Méndez me preguntaba si no era entonces el silencio la mejor arma contra la inflación semántica. Sin duda es una práctica necesaria para el individuo al que importe preservar la salud moral. Pero sin hacerse grandes ilusiones sobre sus efectos: callar para combatir la palabrería se parece a apagar la luz para luchar contra el cambio climático —su objeto no es tanto el enemigo que abatir cuanto la conciencia que limpiar. Sería desacertado atribuir un gran peso político al silencio como «resistencia», y, más todavía, con ello estaríamos incurriendo en un error semejante al de quienes hoy día consideran «revolucionaria» cualquier actitud que no sea de la más estricta obediencia a la lógica productiva (como pasear o aburrirse o no hacer nada) y cuyo mayor logro, aparte la vergüenza ajena, es devaluar todavía más el malogrado concepto de revolución. Políticamente, la decisión individual —que no puede ser negligida— importa poco al lado del proceso histórico en que está atrapada. Por eso es aconsejable dedicar la energía verbal a comprender dicho proceso. Para lo cual, sí, hacen falta todavía muchas palabras.
El silencio, por lo demás, es un privilegio de aquel que no se gana el pan escribiendo. O del que posee sus propios medios de producción. Como Karl Kraus —editor, propietario y, desde 1911, único redactor de la revista vienesa Die Fackel, «La antorcha»—, que al estallar la Gran Guerra detuvo durante varios meses su publicación y pudo enorgullecerse de haber callado ahí donde «la tinta no empalideció ante tanta sangre» (en contraste con unos escritores belicistas que tenían «siempre las palabras preparadas»).
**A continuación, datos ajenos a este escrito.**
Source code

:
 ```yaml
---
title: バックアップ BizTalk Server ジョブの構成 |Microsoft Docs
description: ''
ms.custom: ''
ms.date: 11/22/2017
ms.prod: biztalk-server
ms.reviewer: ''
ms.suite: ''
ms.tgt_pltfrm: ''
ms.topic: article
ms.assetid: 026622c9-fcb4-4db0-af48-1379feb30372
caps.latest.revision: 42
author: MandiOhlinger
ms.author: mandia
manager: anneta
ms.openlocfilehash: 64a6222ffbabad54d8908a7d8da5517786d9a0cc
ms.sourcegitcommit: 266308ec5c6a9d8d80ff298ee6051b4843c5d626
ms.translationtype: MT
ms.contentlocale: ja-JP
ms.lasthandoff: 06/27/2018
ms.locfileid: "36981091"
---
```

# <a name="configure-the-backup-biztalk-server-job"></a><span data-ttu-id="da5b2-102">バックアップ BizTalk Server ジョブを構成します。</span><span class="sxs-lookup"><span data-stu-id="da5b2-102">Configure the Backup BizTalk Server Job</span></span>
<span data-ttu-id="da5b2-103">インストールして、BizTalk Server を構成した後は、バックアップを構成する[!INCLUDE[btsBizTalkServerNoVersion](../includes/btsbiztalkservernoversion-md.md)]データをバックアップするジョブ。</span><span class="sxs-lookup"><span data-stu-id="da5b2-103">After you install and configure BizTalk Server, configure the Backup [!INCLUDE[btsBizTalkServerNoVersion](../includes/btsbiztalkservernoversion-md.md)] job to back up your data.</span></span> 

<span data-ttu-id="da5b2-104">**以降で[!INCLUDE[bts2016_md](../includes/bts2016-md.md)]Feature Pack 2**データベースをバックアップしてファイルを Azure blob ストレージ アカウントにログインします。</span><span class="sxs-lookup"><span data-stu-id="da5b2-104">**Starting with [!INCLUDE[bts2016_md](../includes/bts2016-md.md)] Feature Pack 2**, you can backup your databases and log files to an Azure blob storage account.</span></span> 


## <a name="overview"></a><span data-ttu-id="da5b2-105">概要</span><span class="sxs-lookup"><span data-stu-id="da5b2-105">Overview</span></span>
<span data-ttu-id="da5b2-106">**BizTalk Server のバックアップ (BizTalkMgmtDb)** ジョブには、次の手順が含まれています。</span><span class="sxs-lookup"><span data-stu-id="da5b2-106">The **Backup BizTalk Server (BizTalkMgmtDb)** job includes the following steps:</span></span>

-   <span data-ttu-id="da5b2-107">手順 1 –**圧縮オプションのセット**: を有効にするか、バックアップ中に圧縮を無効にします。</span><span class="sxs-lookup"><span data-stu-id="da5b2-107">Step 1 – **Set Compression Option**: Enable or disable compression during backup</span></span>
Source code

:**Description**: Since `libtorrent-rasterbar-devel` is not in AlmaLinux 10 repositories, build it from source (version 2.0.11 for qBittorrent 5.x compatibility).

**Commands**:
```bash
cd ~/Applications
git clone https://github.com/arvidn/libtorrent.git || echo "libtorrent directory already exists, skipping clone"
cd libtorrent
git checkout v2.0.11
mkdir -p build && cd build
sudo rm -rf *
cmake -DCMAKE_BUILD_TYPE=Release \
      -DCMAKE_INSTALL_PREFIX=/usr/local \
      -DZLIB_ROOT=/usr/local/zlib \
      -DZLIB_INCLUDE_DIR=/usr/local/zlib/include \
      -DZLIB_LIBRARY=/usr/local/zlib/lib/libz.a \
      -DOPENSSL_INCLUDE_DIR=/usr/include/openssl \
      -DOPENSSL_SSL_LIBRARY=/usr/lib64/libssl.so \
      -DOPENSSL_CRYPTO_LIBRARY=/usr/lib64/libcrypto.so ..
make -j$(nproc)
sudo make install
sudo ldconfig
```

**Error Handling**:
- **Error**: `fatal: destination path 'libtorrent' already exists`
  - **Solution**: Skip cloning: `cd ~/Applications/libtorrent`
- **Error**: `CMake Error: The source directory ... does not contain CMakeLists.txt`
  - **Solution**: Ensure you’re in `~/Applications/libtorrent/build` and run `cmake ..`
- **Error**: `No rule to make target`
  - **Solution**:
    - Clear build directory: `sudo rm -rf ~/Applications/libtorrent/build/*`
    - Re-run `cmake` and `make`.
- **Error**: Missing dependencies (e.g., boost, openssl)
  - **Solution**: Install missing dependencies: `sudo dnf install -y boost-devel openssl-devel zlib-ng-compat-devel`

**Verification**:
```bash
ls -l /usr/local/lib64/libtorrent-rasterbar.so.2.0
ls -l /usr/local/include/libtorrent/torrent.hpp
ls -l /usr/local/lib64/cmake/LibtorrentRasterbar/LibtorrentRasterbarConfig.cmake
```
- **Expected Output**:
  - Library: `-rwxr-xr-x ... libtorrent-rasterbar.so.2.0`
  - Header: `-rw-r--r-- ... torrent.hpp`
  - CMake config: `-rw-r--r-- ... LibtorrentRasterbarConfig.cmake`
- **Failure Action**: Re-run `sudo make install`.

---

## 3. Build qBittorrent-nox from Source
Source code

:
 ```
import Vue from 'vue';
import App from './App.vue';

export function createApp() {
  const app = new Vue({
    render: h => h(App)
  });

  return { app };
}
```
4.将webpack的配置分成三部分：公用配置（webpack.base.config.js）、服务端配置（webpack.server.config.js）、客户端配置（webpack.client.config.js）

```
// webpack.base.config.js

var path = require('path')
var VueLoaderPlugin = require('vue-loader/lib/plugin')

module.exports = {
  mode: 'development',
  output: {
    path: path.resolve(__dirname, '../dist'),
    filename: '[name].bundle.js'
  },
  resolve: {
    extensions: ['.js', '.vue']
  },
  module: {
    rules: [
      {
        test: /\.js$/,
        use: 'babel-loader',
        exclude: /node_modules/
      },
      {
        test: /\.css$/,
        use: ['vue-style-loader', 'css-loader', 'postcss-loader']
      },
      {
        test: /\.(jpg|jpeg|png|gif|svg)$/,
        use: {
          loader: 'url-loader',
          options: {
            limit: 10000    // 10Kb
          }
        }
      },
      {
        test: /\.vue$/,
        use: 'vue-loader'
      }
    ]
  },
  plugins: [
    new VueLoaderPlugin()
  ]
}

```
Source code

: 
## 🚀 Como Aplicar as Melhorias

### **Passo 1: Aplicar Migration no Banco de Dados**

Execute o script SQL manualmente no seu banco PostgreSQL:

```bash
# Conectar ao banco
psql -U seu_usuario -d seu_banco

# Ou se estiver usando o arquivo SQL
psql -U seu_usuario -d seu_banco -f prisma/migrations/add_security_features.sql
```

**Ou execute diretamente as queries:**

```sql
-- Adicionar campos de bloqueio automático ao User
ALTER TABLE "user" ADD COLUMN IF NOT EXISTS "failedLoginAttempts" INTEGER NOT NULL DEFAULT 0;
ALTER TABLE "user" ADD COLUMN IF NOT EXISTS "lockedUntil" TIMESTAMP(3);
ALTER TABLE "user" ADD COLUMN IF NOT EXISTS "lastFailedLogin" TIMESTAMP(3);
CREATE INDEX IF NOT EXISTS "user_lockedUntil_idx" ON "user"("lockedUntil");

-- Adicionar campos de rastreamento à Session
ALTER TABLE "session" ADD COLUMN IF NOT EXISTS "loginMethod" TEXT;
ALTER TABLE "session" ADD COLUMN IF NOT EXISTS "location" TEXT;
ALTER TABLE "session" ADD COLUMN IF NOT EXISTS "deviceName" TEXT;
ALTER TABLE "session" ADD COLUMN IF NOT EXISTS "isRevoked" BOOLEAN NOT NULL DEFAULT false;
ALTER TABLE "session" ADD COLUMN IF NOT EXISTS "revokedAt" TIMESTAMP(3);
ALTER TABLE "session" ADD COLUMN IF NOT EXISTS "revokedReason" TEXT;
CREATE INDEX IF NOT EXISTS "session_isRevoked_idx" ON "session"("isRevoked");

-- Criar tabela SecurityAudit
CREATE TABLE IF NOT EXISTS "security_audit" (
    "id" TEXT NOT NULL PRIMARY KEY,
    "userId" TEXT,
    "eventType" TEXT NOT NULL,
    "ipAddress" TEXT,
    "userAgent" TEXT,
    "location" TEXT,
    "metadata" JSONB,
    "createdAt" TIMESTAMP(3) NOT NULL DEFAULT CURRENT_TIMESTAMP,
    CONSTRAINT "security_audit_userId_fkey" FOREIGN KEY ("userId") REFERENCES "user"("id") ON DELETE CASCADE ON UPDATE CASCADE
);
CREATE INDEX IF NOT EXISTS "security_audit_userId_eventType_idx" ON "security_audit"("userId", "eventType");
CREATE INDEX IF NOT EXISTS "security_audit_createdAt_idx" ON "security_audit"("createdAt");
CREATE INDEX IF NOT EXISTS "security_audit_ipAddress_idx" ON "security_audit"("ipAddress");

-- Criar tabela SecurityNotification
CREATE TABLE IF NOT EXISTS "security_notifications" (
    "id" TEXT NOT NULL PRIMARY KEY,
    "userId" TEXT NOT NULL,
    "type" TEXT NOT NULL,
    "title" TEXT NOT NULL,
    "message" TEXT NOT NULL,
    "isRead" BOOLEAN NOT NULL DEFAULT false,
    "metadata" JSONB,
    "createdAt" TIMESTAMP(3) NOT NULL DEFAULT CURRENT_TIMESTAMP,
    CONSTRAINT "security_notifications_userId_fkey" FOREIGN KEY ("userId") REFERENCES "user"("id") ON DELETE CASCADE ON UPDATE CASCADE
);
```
Pero aun en casos como este el silencio, estrechamente limitado por los márgenes de una economía productivista, ha de romperse más pronto que tarde.
Lo que respondí a la pregunta de mi amigo es que, por lo que a la esfera individual se refiere, más que callar por defecto (la salida que podríamos llamar romántica) conviene hacerse en cada ocasión, antes de enunciar nada, la pregunta: ¿tengo yo, aquí y ahora, algo que decir? Y responderla con el mayor rigor.
En ese atolladero se encuentra un servidor. En cuando a Méndez, no he vuelto a tener noticias suyas.